No estudo, algumas das agressões sofridas pelas profissionais foram descritas em detalhes. “Temos uma quantidade imensa de documentos comprobatórios das mais diversas violências”, afirmou Soraia.

“Essa advogadazinha é burra, processe ela, essa menininha não sabe o que faz”, relatou uma participante da pesquisa sobre agressão que sofreu durante o exercício de seu trabalho.

“Sugerir que vitórias decorreriam de sexo com magistrados, sugerir ser amante dos clientes, sistematicamente colocar em posição coadjuvante frente a profissionais do sexo masculino, entre outras práticas”, descreveu outra.

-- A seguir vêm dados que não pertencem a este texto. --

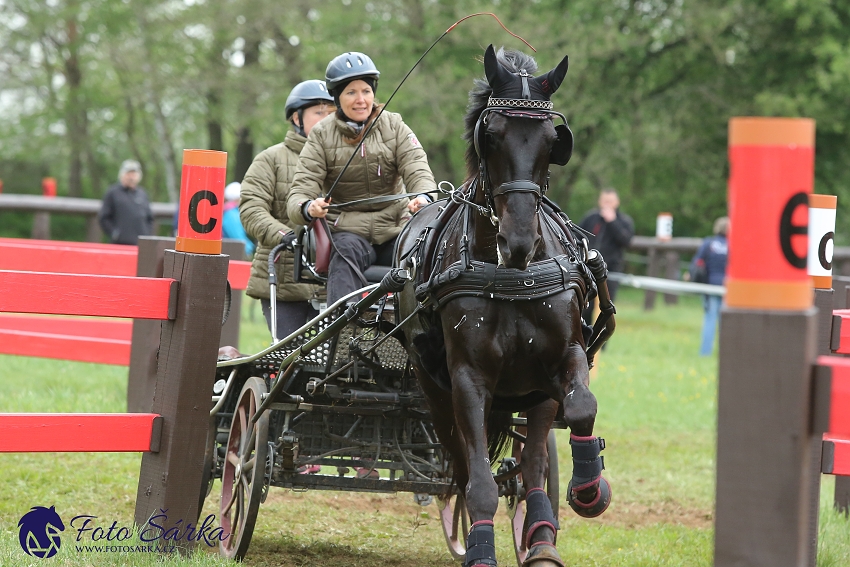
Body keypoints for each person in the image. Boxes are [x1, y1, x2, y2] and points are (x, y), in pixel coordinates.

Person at [286, 51, 436, 305]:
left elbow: (418, 169)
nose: (361, 100)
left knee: (425, 255)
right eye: (351, 93)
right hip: (348, 233)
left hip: (395, 228)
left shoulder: (395, 125)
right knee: (345, 253)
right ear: (337, 98)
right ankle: (343, 328)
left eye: (366, 91)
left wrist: (423, 197)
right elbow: (299, 193)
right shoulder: (322, 134)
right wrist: (308, 206)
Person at [240, 79, 336, 339]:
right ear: (296, 117)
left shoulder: (346, 160)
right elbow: (251, 209)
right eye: (319, 112)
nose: (326, 119)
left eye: (332, 113)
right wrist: (285, 236)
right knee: (291, 361)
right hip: (284, 283)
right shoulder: (270, 159)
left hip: (335, 283)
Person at [579, 188, 635, 323]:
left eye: (610, 201)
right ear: (599, 201)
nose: (607, 204)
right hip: (589, 269)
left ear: (617, 202)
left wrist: (612, 222)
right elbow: (577, 236)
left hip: (611, 270)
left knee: (607, 307)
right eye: (605, 201)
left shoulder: (624, 221)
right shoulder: (590, 218)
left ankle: (602, 341)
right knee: (586, 306)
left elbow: (626, 241)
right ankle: (585, 337)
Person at [691, 216, 729, 356]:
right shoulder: (734, 245)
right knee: (726, 321)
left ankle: (705, 352)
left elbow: (698, 262)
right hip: (728, 288)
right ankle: (725, 353)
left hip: (710, 287)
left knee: (710, 319)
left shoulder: (709, 243)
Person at [98, 159, 153, 245]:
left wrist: (146, 234)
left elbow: (149, 218)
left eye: (134, 174)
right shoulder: (113, 193)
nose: (131, 177)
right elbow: (104, 217)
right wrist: (114, 234)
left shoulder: (142, 194)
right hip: (120, 244)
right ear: (122, 175)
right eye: (128, 174)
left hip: (140, 244)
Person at [221, 182, 255, 258]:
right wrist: (249, 249)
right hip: (233, 255)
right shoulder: (231, 214)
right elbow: (238, 238)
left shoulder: (230, 212)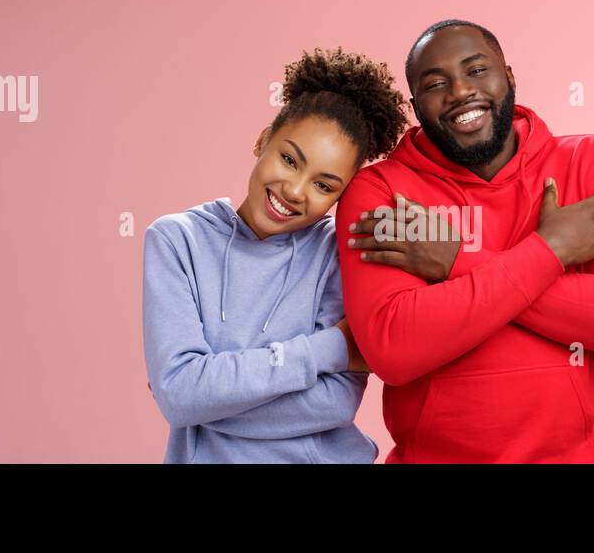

“Me chamar de feminazi, dizer que violência de gênero é mimimi, que o protocolo do CNJ para julgamento sob perspectiva de gênero é bobagem, não deferir pedidos feitos por advogada quando defere o mesmo pedido a advogado homem, debochar em audiência, interromper, assediar sexualmente”, relatou outra.

As autoras da pesquisa também chamaram atenção para o fato de que 83,6% das entrevistadas dizem acreditar que atuar em causas pautadas em violência de gênero as tornam mais vulneráveis a esse tipo de violência.

Participaram da mesa, além da presidente da secional, Patrícia Vanzolini, e da coordenadora do estudo, Soraia Mendes, as autoras da pesquisa Isadora Dourado e Elaine Pimentel, Luanda Pires, diretora do MeToo Brasil, Cláudia Luna, vice-presidente da Comissão de Direitos e Prerrogativas da OAB SP para a área da Mulher Advogada, Isabela Castro de Castro, Presidente da Comissão da Mulher Advogada da OAB SP, Ana Carolina Lourenço, vice-presidente da Comissão da Mulher Advogada da OAB SP, Alexandra Rodrigues, secretária-geral da Comissão de Direitos Humanos da OAB SP e Heloisa Alves, presidente da Comissão da Diversidade Sexual da OAB SP.